(Your instructions) Review the material and extract every line in which the word "START" occurs.

+--

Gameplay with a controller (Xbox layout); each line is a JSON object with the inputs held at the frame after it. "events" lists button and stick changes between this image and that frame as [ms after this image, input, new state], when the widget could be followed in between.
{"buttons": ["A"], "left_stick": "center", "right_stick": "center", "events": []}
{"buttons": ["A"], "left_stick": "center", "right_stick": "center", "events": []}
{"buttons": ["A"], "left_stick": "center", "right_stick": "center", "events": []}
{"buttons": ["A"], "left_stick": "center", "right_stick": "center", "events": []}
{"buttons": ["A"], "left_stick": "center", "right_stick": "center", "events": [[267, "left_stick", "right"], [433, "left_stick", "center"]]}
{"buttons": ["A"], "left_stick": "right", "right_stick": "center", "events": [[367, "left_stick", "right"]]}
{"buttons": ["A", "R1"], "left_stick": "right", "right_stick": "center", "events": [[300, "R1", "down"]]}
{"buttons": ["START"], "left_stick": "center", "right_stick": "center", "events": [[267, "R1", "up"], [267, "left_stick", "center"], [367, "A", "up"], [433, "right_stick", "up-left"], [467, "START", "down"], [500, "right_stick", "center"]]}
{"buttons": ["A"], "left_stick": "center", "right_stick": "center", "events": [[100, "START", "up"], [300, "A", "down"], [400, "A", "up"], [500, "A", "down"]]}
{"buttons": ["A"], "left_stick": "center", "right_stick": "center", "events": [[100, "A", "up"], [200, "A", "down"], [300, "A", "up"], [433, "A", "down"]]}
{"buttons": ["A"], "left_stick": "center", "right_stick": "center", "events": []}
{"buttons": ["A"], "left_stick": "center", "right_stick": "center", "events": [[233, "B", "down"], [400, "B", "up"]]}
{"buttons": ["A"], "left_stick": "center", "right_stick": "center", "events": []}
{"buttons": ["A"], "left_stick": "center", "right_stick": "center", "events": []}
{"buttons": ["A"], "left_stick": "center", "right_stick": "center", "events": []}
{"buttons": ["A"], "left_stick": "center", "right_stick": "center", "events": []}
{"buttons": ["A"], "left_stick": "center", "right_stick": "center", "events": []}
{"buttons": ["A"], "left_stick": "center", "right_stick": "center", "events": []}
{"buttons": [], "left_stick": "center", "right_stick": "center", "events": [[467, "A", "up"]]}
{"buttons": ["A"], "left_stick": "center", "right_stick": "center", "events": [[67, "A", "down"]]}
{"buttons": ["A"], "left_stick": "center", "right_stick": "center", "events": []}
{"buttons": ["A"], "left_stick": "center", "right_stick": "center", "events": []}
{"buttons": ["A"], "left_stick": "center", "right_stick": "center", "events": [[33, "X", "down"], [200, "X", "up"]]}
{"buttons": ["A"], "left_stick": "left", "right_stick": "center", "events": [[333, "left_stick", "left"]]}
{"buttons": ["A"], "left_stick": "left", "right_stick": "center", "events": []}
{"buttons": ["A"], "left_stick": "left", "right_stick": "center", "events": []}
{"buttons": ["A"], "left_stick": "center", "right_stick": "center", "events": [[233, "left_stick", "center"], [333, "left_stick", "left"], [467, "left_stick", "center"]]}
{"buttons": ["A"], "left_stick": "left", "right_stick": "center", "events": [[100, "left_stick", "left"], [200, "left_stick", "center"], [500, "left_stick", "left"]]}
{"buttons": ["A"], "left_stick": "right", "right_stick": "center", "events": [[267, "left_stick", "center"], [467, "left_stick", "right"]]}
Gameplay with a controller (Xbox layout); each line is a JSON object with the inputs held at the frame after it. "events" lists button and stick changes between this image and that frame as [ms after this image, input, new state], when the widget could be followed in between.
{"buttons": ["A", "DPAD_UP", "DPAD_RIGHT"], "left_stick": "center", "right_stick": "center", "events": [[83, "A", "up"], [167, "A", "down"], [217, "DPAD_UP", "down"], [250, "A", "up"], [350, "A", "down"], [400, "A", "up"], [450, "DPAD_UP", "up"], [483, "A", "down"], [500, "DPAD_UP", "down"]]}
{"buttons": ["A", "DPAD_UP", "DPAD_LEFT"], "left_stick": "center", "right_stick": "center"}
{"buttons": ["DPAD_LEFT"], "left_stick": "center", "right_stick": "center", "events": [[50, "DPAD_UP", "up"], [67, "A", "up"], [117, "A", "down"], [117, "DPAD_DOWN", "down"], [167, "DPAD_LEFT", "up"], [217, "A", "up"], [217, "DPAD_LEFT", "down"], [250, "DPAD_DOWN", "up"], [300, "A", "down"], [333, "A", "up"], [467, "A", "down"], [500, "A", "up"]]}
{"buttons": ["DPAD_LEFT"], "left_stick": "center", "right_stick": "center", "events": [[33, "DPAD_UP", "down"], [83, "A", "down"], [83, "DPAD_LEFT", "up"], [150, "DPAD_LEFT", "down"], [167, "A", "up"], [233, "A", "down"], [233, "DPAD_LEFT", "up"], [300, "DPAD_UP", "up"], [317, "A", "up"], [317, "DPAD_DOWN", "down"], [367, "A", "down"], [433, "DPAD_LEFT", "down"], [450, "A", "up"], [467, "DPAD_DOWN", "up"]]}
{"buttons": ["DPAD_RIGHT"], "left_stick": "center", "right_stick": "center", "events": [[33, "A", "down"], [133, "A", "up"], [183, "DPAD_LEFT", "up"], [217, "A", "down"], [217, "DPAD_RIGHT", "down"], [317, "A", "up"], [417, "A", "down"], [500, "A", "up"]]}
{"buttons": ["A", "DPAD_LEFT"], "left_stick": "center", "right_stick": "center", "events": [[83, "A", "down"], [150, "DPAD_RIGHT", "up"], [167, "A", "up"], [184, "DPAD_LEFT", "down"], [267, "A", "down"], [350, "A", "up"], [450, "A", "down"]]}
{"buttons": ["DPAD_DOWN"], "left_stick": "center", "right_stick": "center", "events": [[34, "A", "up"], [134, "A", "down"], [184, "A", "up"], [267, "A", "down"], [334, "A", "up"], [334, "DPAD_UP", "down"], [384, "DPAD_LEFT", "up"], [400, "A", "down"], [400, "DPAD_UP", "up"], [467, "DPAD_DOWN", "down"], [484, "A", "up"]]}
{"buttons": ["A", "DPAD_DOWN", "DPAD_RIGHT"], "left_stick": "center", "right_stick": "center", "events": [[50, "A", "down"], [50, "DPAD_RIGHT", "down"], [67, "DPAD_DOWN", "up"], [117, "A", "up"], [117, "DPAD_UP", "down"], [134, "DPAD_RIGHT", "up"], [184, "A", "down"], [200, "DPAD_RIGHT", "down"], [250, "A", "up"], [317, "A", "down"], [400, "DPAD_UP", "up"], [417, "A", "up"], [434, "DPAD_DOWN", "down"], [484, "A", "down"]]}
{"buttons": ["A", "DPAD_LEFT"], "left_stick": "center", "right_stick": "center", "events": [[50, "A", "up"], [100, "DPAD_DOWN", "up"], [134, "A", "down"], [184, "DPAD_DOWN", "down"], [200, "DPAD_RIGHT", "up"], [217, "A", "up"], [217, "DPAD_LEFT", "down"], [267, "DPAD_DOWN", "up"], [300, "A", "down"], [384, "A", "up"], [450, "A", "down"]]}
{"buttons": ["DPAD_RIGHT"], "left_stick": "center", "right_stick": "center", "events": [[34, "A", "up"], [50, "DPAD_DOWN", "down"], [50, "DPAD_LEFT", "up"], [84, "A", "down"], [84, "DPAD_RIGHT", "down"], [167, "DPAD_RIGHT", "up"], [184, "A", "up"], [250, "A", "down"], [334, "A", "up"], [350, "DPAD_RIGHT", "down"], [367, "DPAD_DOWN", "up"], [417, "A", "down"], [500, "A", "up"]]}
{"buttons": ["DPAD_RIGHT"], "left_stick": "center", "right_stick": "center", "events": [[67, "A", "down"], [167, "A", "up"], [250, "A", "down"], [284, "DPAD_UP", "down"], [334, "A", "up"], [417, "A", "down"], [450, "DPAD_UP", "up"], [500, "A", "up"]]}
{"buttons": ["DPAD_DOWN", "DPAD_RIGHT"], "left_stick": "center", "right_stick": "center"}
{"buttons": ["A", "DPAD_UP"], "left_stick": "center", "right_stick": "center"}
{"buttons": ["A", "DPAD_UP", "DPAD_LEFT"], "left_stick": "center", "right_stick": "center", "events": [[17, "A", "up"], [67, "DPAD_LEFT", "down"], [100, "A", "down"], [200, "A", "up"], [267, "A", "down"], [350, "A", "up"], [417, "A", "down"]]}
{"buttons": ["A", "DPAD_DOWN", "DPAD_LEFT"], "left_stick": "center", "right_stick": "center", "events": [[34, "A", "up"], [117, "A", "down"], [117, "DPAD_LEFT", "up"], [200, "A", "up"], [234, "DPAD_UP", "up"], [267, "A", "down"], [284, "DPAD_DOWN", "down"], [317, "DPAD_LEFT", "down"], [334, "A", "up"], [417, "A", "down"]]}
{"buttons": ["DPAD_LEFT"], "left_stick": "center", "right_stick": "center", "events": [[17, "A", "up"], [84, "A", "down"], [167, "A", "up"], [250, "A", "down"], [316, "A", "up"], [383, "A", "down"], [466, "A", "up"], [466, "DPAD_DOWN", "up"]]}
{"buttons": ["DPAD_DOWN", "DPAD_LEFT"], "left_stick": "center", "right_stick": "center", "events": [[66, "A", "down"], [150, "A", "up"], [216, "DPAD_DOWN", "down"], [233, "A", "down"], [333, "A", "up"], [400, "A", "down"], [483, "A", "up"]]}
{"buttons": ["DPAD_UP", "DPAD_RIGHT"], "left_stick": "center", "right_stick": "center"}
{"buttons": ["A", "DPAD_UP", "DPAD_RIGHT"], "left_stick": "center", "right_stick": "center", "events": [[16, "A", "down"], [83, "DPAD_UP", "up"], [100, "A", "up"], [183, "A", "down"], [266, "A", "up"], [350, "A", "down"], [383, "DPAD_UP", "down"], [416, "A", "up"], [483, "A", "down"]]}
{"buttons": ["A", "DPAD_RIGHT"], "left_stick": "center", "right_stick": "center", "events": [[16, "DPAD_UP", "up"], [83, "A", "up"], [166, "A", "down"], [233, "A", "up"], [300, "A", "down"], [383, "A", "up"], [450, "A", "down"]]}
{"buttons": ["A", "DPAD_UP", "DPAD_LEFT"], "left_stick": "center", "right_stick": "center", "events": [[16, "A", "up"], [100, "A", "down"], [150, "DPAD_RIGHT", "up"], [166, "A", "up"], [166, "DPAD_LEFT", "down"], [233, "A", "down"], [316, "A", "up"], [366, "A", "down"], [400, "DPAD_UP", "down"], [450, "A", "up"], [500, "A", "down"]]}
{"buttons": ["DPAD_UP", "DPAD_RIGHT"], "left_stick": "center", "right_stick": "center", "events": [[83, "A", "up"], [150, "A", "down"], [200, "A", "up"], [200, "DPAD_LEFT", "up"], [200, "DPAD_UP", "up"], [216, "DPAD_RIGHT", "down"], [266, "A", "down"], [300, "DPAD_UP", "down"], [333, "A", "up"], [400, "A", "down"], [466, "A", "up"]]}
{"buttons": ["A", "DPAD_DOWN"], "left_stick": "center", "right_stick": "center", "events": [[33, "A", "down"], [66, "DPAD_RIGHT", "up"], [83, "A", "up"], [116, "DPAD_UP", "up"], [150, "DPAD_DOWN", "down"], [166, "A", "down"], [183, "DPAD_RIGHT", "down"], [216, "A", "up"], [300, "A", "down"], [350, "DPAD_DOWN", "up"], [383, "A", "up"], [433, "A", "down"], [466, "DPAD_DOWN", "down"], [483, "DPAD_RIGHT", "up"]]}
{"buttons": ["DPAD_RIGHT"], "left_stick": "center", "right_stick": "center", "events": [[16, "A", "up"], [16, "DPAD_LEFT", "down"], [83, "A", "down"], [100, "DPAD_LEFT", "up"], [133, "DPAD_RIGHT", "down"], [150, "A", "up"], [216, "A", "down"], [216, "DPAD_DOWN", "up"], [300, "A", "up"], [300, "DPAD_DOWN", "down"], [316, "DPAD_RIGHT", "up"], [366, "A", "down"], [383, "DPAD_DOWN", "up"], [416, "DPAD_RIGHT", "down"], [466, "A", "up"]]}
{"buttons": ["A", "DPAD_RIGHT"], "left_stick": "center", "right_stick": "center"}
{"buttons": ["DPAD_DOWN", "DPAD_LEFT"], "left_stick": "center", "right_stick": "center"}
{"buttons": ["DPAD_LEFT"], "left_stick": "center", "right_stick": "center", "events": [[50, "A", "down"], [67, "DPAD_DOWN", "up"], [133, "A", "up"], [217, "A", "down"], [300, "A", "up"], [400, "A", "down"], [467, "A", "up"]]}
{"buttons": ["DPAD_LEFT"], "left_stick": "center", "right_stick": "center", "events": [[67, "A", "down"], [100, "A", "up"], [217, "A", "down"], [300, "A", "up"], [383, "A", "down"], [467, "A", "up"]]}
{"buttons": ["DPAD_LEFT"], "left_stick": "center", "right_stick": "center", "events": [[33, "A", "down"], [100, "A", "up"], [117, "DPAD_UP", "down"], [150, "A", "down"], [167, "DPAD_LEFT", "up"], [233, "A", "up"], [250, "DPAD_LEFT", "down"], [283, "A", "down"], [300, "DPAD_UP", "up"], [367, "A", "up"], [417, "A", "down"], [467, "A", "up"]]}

+--

(Result below)
{"buttons": ["START"], "left_stick": "center", "right_stick": "center", "events": [[267, "R1", "up"], [267, "left_stick", "center"], [367, "A", "up"], [433, "right_stick", "up-left"], [467, "START", "down"], [500, "right_stick", "center"]]}
{"buttons": ["A"], "left_stick": "center", "right_stick": "center", "events": [[100, "START", "up"], [300, "A", "down"], [400, "A", "up"], [500, "A", "down"]]}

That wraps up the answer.